# Me, Indie, Indian Author, M. Prabhakar Rao



## prmadhura (Apr 21, 2011)

Dear All Fellow Writers,

I am M. Prabhakar Rao, an Indie Author from Hyderabad, India.

Yours,

Prabhakar,

;-)


----------



## Gumby (Apr 21, 2011)

Hi Prabhaker, we have several other members from India here also. Welcome.


----------



## candid petunia (Apr 21, 2011)

From Hyderabad, India too! Welcome


----------



## prmadhura (Apr 21, 2011)

*Thank you, Gumby*



Gumby said:


> Hi Prabhaker, we have several other members from India here also.
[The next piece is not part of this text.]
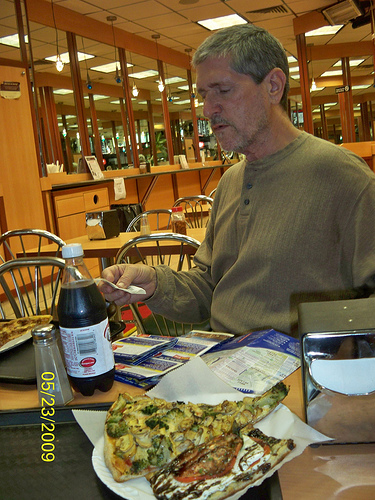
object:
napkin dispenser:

Welcome.


 
Thank you, Gumby

Nice to know that.

Prabhakar.


----------



## prmadhura (Apr 21, 2011)

Thank you, Candid petunia,

Your signature is beautiful.


----------



## Nickie (Apr 21, 2011)

Hello, and welcome to the forums.



Nickie


----------



## TheFuhrer02 (Apr 22, 2011)

Welcome to the site! :hi:


----------



## prmadhura (Apr 24, 2011)

Nickie said:


> Hello, and welcome to the forums.
> 
> Nickie



---------------------
Thank you, Nickie.

Warm Regards,

Prabhakar.


----------



## prmadhura (Apr 24, 2011)

TheFuhrer02 said:


> Welcome to the site! :hi:




 Thank you, TheFuhrer02.

Warm Regards,

Prabhakar.


----------